Unlike the pitching side of things, the Cardinals still have a weak farm in regard to hitting options. With John Nelson still a year or more away from being ready, the Cardinals do not have a legitimate player ready to take over at shortstop in 2005. At 2nd base it's not much better, as Bo Hart and Scott Seabol could be used as starters, but would both likely be below average at the position.

Internal options for the bench appear to be even worse. For a backup catcher, the Cardinals should focus on free agency. Even if Mike Matheny isn't willing to sign somewhat cheap, the Cardinals could probably find someone for the league minimum that would be better than McKay or Mahoney. For a backup middle infielder, Bo Hart could suffice, assuming he was not given many at-bats.

For a centerfield backup, the Cardinals would probably best be served to work on Roger Cedeno this Spring. He did play there as recently 2003, and is roughly an average defender over his career in center. If Edmonds does happen to go down due to a long term injury, Porter could be called up to serve as an emergency option.

Finally, there is the issue of a right handed power bat. I personally don't think that Gall or Haynes are going to do the trick. They are unlikely going to be able to get the kind of production we got used to from the Eddie Perez' of the world prior to 2004. What's more, they'd be fighting with John Mabry and Roger Cedeno for scraps of playing time behind Larry Walker and Reggie Sanders.
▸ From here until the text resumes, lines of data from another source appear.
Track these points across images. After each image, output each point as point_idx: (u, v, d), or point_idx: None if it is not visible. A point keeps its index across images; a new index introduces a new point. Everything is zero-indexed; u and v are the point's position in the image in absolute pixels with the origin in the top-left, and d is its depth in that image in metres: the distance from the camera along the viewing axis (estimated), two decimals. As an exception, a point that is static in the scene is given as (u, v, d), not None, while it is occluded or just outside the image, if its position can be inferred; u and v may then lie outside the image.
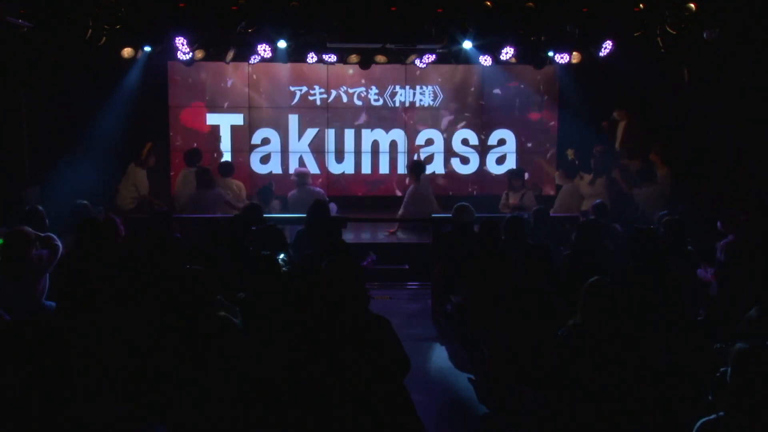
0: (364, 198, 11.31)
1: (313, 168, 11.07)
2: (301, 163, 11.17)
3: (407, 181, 9.58)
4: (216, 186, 8.72)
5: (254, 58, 9.08)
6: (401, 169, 11.34)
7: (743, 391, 2.80)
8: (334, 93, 11.26)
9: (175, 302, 3.71)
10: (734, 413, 2.80)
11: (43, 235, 5.68)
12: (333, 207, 8.59)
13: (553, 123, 11.41)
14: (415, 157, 10.99)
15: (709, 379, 3.27)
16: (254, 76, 11.11)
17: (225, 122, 11.14)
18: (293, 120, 11.22)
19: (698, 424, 2.87)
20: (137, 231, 6.21)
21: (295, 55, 9.20)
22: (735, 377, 2.83)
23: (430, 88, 11.36)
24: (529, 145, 11.47)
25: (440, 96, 11.39)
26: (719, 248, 6.05)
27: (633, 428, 3.64)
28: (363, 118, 11.38)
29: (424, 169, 9.47)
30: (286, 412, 3.41)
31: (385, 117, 11.40)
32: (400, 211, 9.31)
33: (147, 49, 8.87)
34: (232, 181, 9.31)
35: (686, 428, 3.20)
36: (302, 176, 9.13)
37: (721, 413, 2.84)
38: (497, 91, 11.39)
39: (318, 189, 9.28)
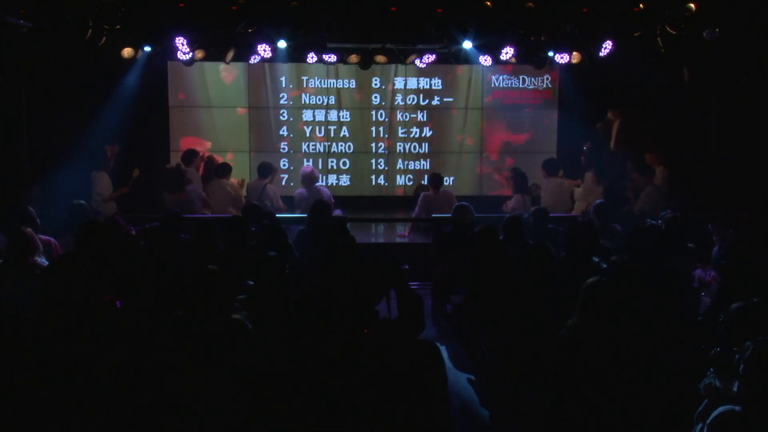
0: (364, 198, 11.32)
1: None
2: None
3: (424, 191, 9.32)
4: (186, 187, 8.52)
5: (254, 58, 9.07)
6: (400, 164, 11.48)
7: (762, 385, 2.82)
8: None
9: (190, 303, 3.68)
10: (752, 408, 2.82)
11: (44, 238, 5.69)
12: (338, 213, 8.60)
13: (552, 123, 11.41)
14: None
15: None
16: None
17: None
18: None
19: (714, 414, 2.88)
20: (142, 231, 6.20)
21: (295, 55, 9.19)
22: (753, 372, 2.85)
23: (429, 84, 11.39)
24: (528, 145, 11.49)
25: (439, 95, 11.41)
26: (715, 257, 6.09)
27: (633, 428, 3.63)
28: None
29: (442, 182, 9.33)
30: (292, 418, 3.38)
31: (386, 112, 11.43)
32: (413, 214, 9.23)
33: (147, 49, 8.86)
34: (227, 182, 9.26)
35: (685, 427, 3.21)
36: (310, 176, 9.06)
37: (737, 407, 2.85)
38: (497, 90, 11.41)
39: (326, 190, 9.26)
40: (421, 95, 11.40)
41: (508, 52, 8.86)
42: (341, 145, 11.41)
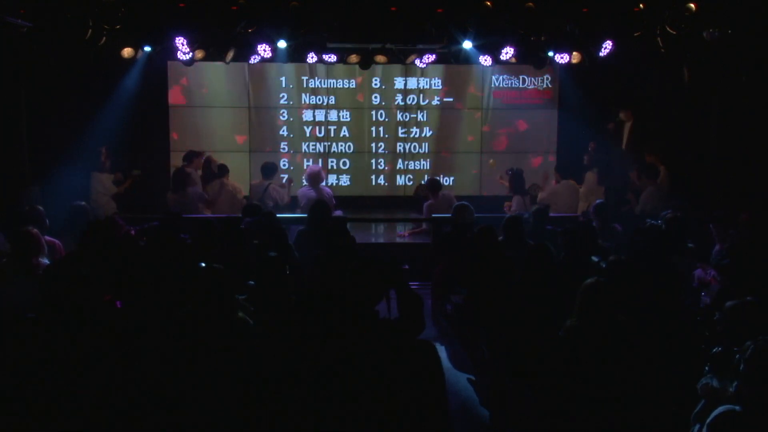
0: (364, 198, 11.32)
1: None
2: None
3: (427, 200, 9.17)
4: (189, 186, 8.63)
5: (254, 58, 9.08)
6: (400, 164, 11.49)
7: (762, 385, 2.82)
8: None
9: (194, 301, 3.68)
10: (752, 408, 2.82)
11: (48, 239, 5.69)
12: (338, 214, 8.61)
13: (552, 123, 11.40)
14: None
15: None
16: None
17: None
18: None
19: (714, 414, 2.88)
20: (141, 231, 6.21)
21: (295, 55, 9.19)
22: (753, 372, 2.85)
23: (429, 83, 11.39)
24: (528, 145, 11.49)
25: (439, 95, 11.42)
26: (714, 257, 6.09)
27: (632, 428, 3.64)
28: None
29: (440, 187, 9.26)
30: (292, 418, 3.38)
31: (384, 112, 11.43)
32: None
33: (147, 49, 8.86)
34: (227, 182, 9.32)
35: (684, 427, 3.20)
36: (317, 176, 9.08)
37: (737, 407, 2.85)
38: (496, 90, 11.41)
39: (328, 190, 9.29)
40: (421, 95, 11.40)
41: (508, 52, 8.87)
42: (341, 145, 11.41)
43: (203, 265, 3.88)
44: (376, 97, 11.37)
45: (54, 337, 3.45)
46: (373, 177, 11.52)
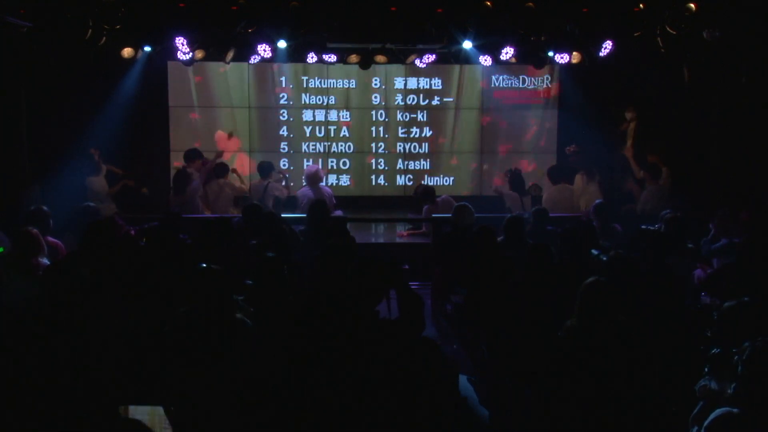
0: (365, 198, 11.31)
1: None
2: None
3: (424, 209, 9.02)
4: (188, 186, 8.72)
5: (254, 58, 9.08)
6: (400, 164, 11.48)
7: (761, 386, 2.81)
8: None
9: (193, 301, 3.69)
10: (750, 409, 2.82)
11: (51, 240, 5.69)
12: (338, 214, 8.62)
13: (552, 123, 11.40)
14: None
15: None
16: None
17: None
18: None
19: (712, 416, 2.88)
20: (141, 231, 6.21)
21: (295, 55, 9.19)
22: (752, 374, 2.85)
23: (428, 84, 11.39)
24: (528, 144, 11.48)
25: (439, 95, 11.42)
26: (714, 251, 6.09)
27: (631, 428, 3.63)
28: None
29: (434, 192, 9.13)
30: (292, 418, 3.38)
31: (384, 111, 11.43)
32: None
33: (147, 49, 8.86)
34: (227, 182, 9.36)
35: (683, 428, 3.20)
36: (315, 175, 9.09)
37: (735, 409, 2.85)
38: (496, 90, 11.40)
39: (328, 190, 9.30)
40: (421, 95, 11.39)
41: (508, 52, 8.86)
42: (341, 145, 11.40)
43: (203, 266, 3.89)
44: (376, 97, 11.36)
45: (54, 337, 3.45)
46: (373, 177, 11.51)
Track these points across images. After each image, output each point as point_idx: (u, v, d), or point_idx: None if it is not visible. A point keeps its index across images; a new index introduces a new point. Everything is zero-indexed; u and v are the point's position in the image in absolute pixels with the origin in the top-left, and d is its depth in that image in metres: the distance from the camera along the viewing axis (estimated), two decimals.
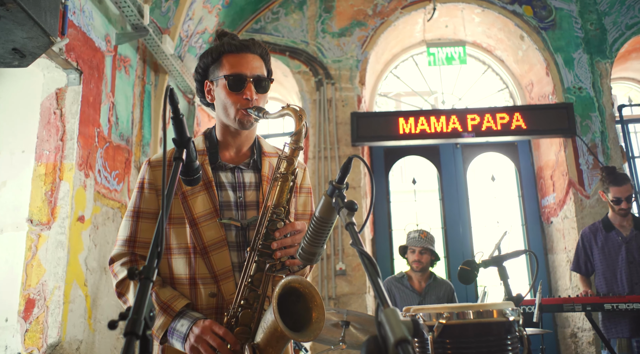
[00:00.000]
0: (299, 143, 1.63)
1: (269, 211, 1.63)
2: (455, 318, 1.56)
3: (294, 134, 1.63)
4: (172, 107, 1.36)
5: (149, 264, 1.08)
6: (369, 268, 1.10)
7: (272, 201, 1.64)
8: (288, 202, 1.65)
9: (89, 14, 3.72)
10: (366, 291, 5.14)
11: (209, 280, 1.65)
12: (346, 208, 1.29)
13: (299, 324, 1.57)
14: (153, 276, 1.05)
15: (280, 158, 1.67)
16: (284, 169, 1.64)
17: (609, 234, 3.78)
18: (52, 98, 3.58)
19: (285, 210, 1.64)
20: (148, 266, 1.06)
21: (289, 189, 1.65)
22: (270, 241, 1.61)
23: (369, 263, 1.11)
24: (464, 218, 5.75)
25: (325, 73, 5.75)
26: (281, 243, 1.60)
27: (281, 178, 1.65)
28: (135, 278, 1.04)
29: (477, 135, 5.34)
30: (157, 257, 1.10)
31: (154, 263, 1.08)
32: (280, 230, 1.61)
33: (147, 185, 1.75)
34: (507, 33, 5.88)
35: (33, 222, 3.37)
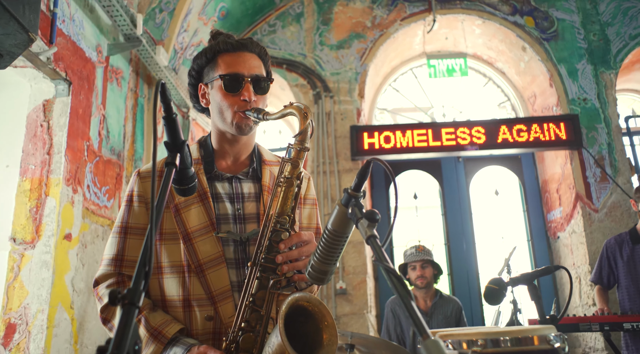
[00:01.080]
0: (304, 144, 1.47)
1: (271, 220, 1.46)
2: (491, 345, 1.36)
3: (299, 134, 1.46)
4: (164, 105, 1.20)
5: (135, 286, 0.90)
6: (399, 289, 0.93)
7: (275, 210, 1.46)
8: (293, 210, 1.48)
9: (79, 23, 3.58)
10: (368, 310, 4.92)
11: (205, 302, 1.48)
12: (366, 219, 1.11)
13: (308, 347, 1.40)
14: (139, 301, 0.87)
15: (284, 161, 1.50)
16: (288, 173, 1.47)
17: (636, 247, 3.59)
18: (39, 110, 3.40)
19: (290, 219, 1.47)
20: (133, 289, 0.89)
21: (294, 195, 1.48)
22: (274, 254, 1.44)
23: (399, 283, 0.94)
24: (467, 234, 5.57)
25: (323, 86, 5.61)
26: (287, 256, 1.43)
27: (285, 183, 1.47)
28: (117, 304, 0.86)
29: (480, 148, 5.19)
30: (144, 278, 0.93)
31: (140, 285, 0.91)
32: (285, 242, 1.43)
33: (137, 197, 1.59)
34: (508, 44, 5.78)
35: (16, 241, 3.17)
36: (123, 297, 0.87)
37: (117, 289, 0.87)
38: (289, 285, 1.49)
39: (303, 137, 1.46)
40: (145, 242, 0.93)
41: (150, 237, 0.96)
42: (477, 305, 5.35)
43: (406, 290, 0.93)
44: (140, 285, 0.91)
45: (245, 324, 1.40)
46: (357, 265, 5.05)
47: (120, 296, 0.87)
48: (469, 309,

Yes, I said in a previous post that there would be at least 80 starts available for backup outfielders, but that's not a lot of playing time if you split it between 3 or 4 players. In my opinion, the Cardinals should be on the market for someone that can hit for power from the right side. What's more, Gall and Haynes should be trade bait. I wonder if Arizona would be interested in a power hitting corner outfielder or two?

That brings us to the following outlook for the 2005 Cardinals at these vacant positions.

2nd base - Hart, Seabol, Free Agent
Shortstop - FA

Backup Catcher - Matheny, FA
Backup Middle Infielder - Hart, Luna, FA
Bench Slot 5 - FA
Bench Slot 6 - FA

The 5th and 6th slots of the bench would be to replace So Taguchi and Marlon Anderson, either of who could be back. Basically, in my opinion, one of those slots should be used to acquire a guy who kills left handed pitching, and does so for power.